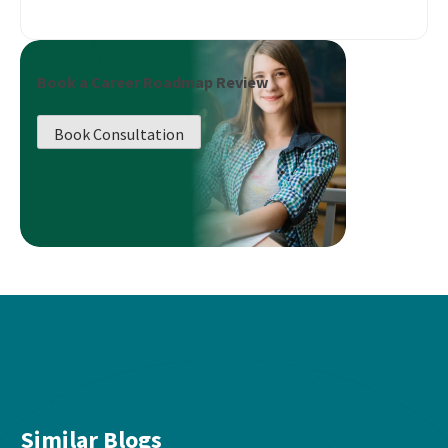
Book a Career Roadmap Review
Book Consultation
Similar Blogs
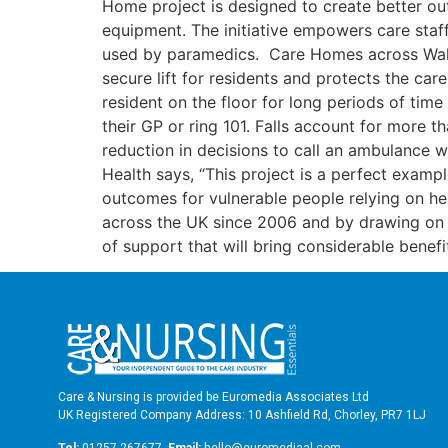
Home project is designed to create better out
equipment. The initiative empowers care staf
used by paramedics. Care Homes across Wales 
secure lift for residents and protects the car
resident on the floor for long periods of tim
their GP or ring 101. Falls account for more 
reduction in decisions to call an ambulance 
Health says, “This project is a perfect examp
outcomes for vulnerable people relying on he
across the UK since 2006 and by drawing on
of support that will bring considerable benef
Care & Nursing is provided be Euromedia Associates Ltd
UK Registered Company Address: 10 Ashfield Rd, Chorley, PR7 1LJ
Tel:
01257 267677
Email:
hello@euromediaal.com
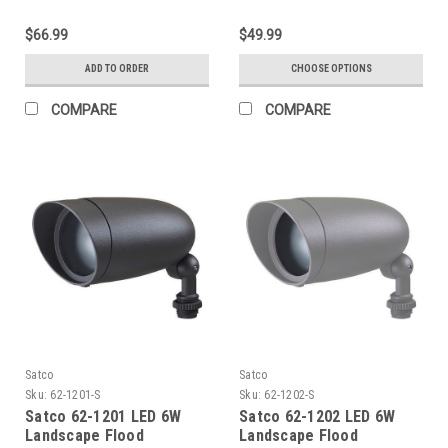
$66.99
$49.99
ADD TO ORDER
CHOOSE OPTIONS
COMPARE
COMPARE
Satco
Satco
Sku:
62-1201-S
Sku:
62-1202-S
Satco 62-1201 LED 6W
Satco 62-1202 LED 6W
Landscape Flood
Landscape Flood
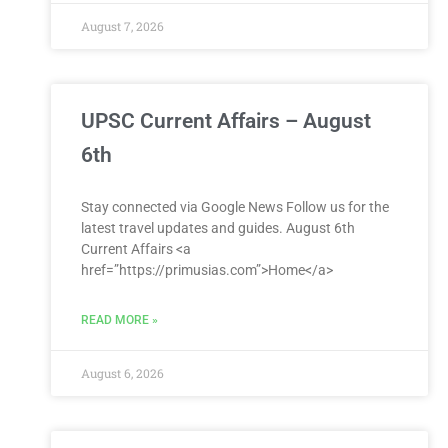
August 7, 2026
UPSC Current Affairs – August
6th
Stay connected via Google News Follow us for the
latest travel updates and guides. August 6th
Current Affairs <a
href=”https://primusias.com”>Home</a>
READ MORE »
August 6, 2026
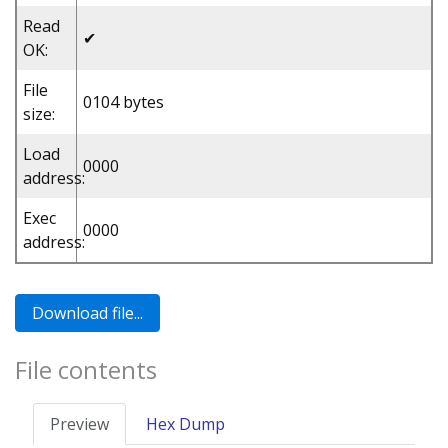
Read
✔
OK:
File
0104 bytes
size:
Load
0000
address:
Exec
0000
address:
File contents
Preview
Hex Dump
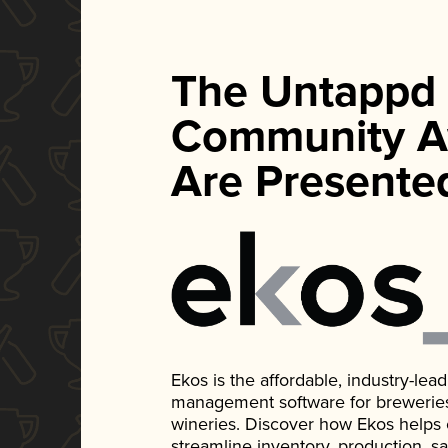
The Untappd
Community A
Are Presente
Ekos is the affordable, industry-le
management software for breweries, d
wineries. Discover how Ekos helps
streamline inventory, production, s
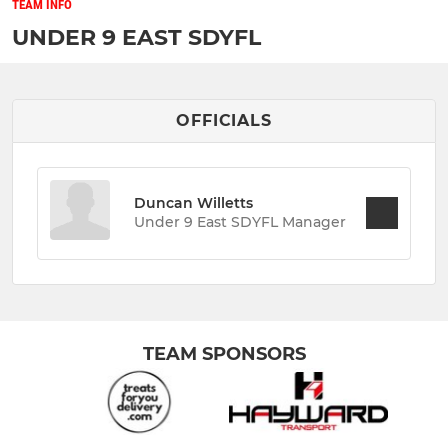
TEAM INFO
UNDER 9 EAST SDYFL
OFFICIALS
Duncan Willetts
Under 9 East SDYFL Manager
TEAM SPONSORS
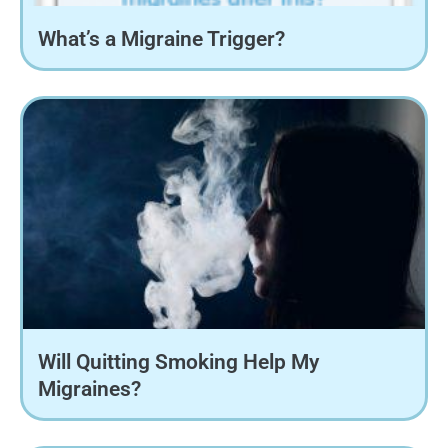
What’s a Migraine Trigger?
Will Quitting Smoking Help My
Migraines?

===

**WORK ITEM**: Give every line of text from the listing above as a JSON list of strings, one string per line, skipping blank lines and leaving out the pictures.

**RESPONSE AREA**:
[
  "Book a Career Roadmap Review",
  "Book Consultation",
  "Similar Blogs",
  "Home project is designed to create better out",
  "equipment. The initiative empowers care staf",
  "used by paramedics. Care Homes across Wales ",
  "secure lift for residents and protects the car",
  "resident on the floor for long periods of tim",
  "their GP or ring 101. Falls account for more ",
  "reduction in decisions to call an ambulance ",
  "Health says, “This project is a perfect examp",
  "outcomes for vulnerable people relying on he",
  "across the UK since 2006 and by drawing on",
  "of support that will bring considerable benef",
  "Care & Nursing is provided be Euromedia Associates Ltd",
  "UK Registered Company Address: 10 Ashfield Rd, Chorley, PR7 1LJ",
  "Tel:",
  "01257 267677",
  "Email:",
  "hello@euromediaal.com",
  "$66.99",
  "$49.99",
  "ADD TO ORDER",
  "CHOOSE OPTIONS",
  "COMPARE",
  "COMPARE",
  "Satco",
  "Satco",
  "Sku:",
  "62-1201-S",
  "Sku:",
  "62-1202-S",
  "Satco 62-1201 LED 6W",
  "Satco 62-1202 LED 6W",
  "Landscape Flood",
  "Landscape Flood",
  "August 7, 2026",
  "UPSC Current Affairs – August",
  "6th",
  "Stay connected via Google News Follow us for the",
  "latest travel updates and guides. August 6th",
  "Current Affairs <a",
  "href=”https://primusias.com”>Home</a>",
  "READ MORE »",
  "August 6, 2026",
  "Read",
  "✔",
  "OK:",
  "File",
  "0104 bytes",
  "size:",
  "Load",
  "0000",
  "address:",
  "Exec",
  "0000",
  "address:",
  "File contents",
  "Preview",
  "Hex Dump",
  "The Untappd",
  "Community A",
  "Are Presente",
  "Ekos is the affordable, industry-le",
  "management software for breweries, d",
  "wineries. Discover how Ekos helps",
  "streamline inventory, production, s",
  "TEAM INFO",
  "UNDER 9 EAST SDYFL",
  "OFFICIALS",
  "Duncan Willetts",
  "Under 9 East SDYFL Manager",
  "TEAM SPONSORS",
  "What’s a Migraine Trigger?",
  "Will Quitting Smoking Help My",
  "Migraines?"
]